Task statement
Copy out all lines in the data below containing the string "output".

Dataset entries
BEGIN

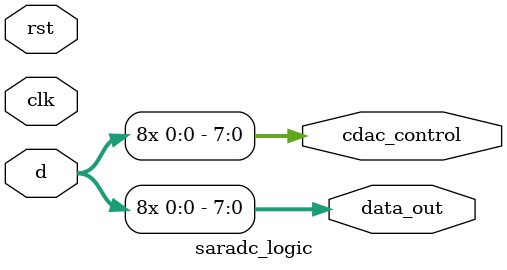
<source format=sv>
module saradc_logic(
    input logic clk,
    input logic rst,
    input logic d,
    output logic [7:0] data_out,
    output logic [7:0] cdac_control
);

assign data_out[7:0] = {8{d}};
assign cdac_control[7:0] = {8{d}};

endmodule
</source>
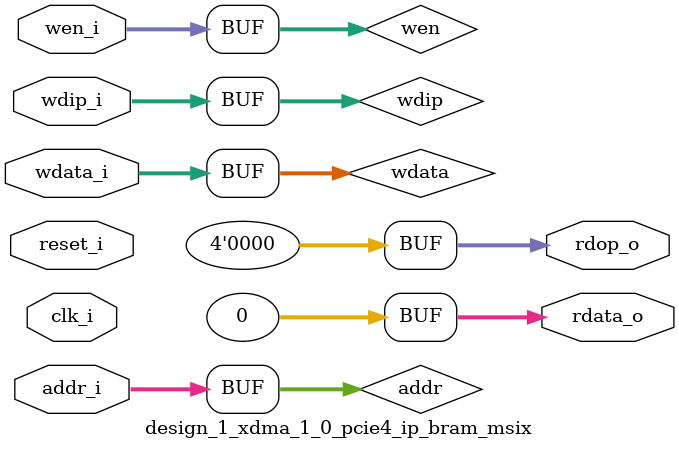
<source format=v>
`timescale 1ps/1ps

(* DowngradeIPIdentifiedWarnings = "yes" *)
module design_1_xdma_1_0_pcie4_ip_bram_msix #(

  parameter           TCQ = 100
, parameter           TO_RAM_PIPELINE="FALSE"
, parameter           FROM_RAM_PIPELINE="FALSE"
, parameter           MSIX_CAP_TABLE_SIZE=11'h0
, parameter           MSIX_TABLE_RAM_ENABLE="FALSE"

  ) (

  input  wire         clk_i,
  input  wire         reset_i,

  input  wire  [12:0] addr_i,
  input  wire  [31:0] wdata_i,
  input  wire   [3:0] wdip_i,
  input  wire   [3:0] wen_i,
  output wire  [31:0] rdata_o,
  output wire   [3:0] rdop_o

  );

  // WIP : Use Total number of functions (PFs + VFs) to calculate the NUM_BRAM_4K
  localparam integer NUM_BRAM_4K = (MSIX_TABLE_RAM_ENABLE == "TRUE") ? 8 : 0 ;
 

  reg          [12:0] addr;
  reg          [12:0] addr_p0;
  reg          [12:0] addr_p1;
  reg          [31:0] wdata;
  reg           [3:0] wdip;
  reg           [3:0] wen;
  reg          [31:0] reg_rdata;
  reg           [3:0] reg_rdop;
  wire         [31:0] rdata;
  wire          [3:0] rdop;
  genvar              i;
  wire    [(8*4)-1:0] bram_4k_wen;
  wire   [(8*32)-1:0] rdata_t;
  wire    [(8*4)-1:0] rdop_t;

  //
  // Optional input pipe stages
  //
  generate

    if (TO_RAM_PIPELINE == "TRUE") begin : TORAMPIPELINE

      always @(posedge clk_i) begin
     
        if (reset_i) begin

          addr <= #(TCQ) 13'b0;
          wdata <= #(TCQ) 32'b0;
          wdip <= #(TCQ) 4'b0;
          wen <= #(TCQ) 4'b0;

        end else begin

          addr <= #(TCQ) addr_i;
          wdata <= #(TCQ) wdata_i;
          wdip <= #(TCQ) wdip_i;
          wen <= #(TCQ) wen_i;

        end

      end

    end else begin : NOTORAMPIPELINE

      always @(*) begin

          addr = addr_i;
          wdata = wdata_i;
          wdip = wdip_i;
          wen = wen_i;

      end


    end

  endgenerate

  // 
  // Address pipeline
  //
  always @(posedge clk_i) begin
     
    if (reset_i) begin

      addr_p0 <= #(TCQ) 13'b0;
      addr_p1 <= #(TCQ) 13'b0;

    end else begin

      addr_p0 <= #(TCQ) addr;
      addr_p1 <= #(TCQ) addr_p0;

    end

  end

  //
  // Optional output pipe stages
  //
  generate

    if (FROM_RAM_PIPELINE == "TRUE") begin : FRMRAMPIPELINE


      always @(posedge clk_i) begin
     
        if (reset_i) begin

          reg_rdata <= #(TCQ) 32'b0;
          reg_rdop <= #(TCQ) 4'b0;

        end else begin

          case (addr_p1[12:10]) 
            3'b000 : begin
              reg_rdata <= #(TCQ) rdata_t[(32*(0))+31:(32*(0))+0];
              reg_rdop <= #(TCQ) rdop_t[(4*(0))+3:(4*(0))+0];
            end
            3'b001 : begin
              reg_rdata <= #(TCQ) rdata_t[(32*(1))+31:(32*(1))+0];
              reg_rdop <= #(TCQ) rdop_t[(4*(1))+3:(4*(1))+0];
            end
            3'b010 : begin
              reg_rdata <= #(TCQ) rdata_t[(32*(2))+31:(32*(2))+0];
              reg_rdop <= #(TCQ) rdop_t[(4*(2))+3:(4*(2))+0];
            end
            3'b011 : begin
              reg_rdata <= #(TCQ) rdata_t[(32*(3))+31:(32*(3))+0];
              reg_rdop <= #(TCQ) rdop_t[(4*(3))+3:(4*(3))+0];
            end
            3'b100 : begin
              reg_rdata <= #(TCQ) rdata_t[(32*(4))+31:(32*(4))+0];
              reg_rdop <= #(TCQ) rdop_t[(4*(4))+3:(4*(4))+0];
            end
            3'b101 : begin
              reg_rdata <= #(TCQ) rdata_t[(32*(5))+31:(32*(5))+0];
              reg_rdop <= #(TCQ) rdop_t[(4*(5))+3:(4*(5))+0];
            end
            3'b110 : begin
              reg_rdata <= #(TCQ) rdata_t[(32*(6))+31:(32*(6))+0];
              reg_rdop <= #(TCQ) rdop_t[(4*(6))+3:(4*(6))+0];
            end
            3'b111 : begin
              reg_rdata <= #(TCQ) rdata_t[(32*(7))+31:(32*(7))+0];
              reg_rdop <= #(TCQ) rdop_t[(4*(7))+3:(4*(7))+0];
            end
          endcase

        end

      end

    end else begin : NOFRMRAMPIPELINE

      always @(*) begin

          case (addr_p1[12:10]) 
            3'b000 : begin
              reg_rdata <= #(TCQ) rdata_t[(32*(0))+31:(32*(0))+0];
              reg_rdop <= #(TCQ) rdop_t[(4*(0))+3:(4*(0))+0];
            end
            3'b001 : begin
              reg_rdata <= #(TCQ) rdata_t[(32*(1))+31:(32*(1))+0];
              reg_rdop <= #(TCQ) rdop_t[(4*(1))+3:(4*(1))+0];
            end
            3'b010 : begin
              reg_rdata <= #(TCQ) rdata_t[(32*(2))+31:(32*(2))+0];
              reg_rdop <= #(TCQ) rdop_t[(4*(2))+3:(4*(2))+0];
            end
            3'b011 : begin
              reg_rdata <= #(TCQ) rdata_t[(32*(3))+31:(32*(3))+0];
              reg_rdop <= #(TCQ) rdop_t[(4*(3))+3:(4*(3))+0];
            end
            3'b100 : begin
              reg_rdata <= #(TCQ) rdata_t[(32*(4))+31:(32*(4))+0];
              reg_rdop <= #(TCQ) rdop_t[(4*(4))+3:(4*(4))+0];
            end
            3'b101 : begin
              reg_rdata <= #(TCQ) rdata_t[(32*(5))+31:(32*(5))+0];
              reg_rdop <= #(TCQ) rdop_t[(4*(5))+3:(4*(5))+0];
            end
            3'b110 : begin
              reg_rdata <= #(TCQ) rdata_t[(32*(6))+31:(32*(6))+0];
              reg_rdop <= #(TCQ) rdop_t[(4*(6))+3:(4*(6))+0];
            end
            3'b111 : begin
              reg_rdata <= #(TCQ) rdata_t[(32*(7))+31:(32*(7))+0];
              reg_rdop <= #(TCQ) rdop_t[(4*(7))+3:(4*(7))+0];
            end
          endcase

      end

    end
  
  endgenerate

  assign rdata_o = (MSIX_TABLE_RAM_ENABLE == "TRUE") ?  reg_rdata : 32'h0;
  assign rdop_o = (MSIX_TABLE_RAM_ENABLE == "TRUE") ? reg_rdop : 4'h0;

  generate 
  
    for (i=0; i<NUM_BRAM_4K; i=i+1) begin : BRAM4K

      design_1_xdma_1_0_pcie4_ip_bram_4k_int #(
          .TCQ(TCQ)
        )
        bram_4k_int (
    
          .clk_i (clk_i),
          .reset_i (reset_i),
    
          .addr_i(addr[9:0]),
          .wdata_i(wdata),
          .wdip_i(wdip),
          .wen_i(bram_4k_wen[(4*(i))+3:(4*(i))+0]),
          .rdata_o(rdata_t[(32*i)+31:(32*i)+0]),
          .rdop_o(rdop_t[(4*i)+3:(4*i)+0]),
          .baddr_i(10'b0),
          .brdata_o()

      );
      assign bram_4k_wen[(4*(i))+3:(4*(i))+0] = wen & {4{(i == addr[12:10])}};  
      
    end

  endgenerate

endmodule

</source>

END

Your response
    output logic [7:0] data_out,
    output logic [7:0] cdac_control
  output wire  [31:0] rdata_o,
  output wire   [3:0] rdop_o
  // Optional output pipe stages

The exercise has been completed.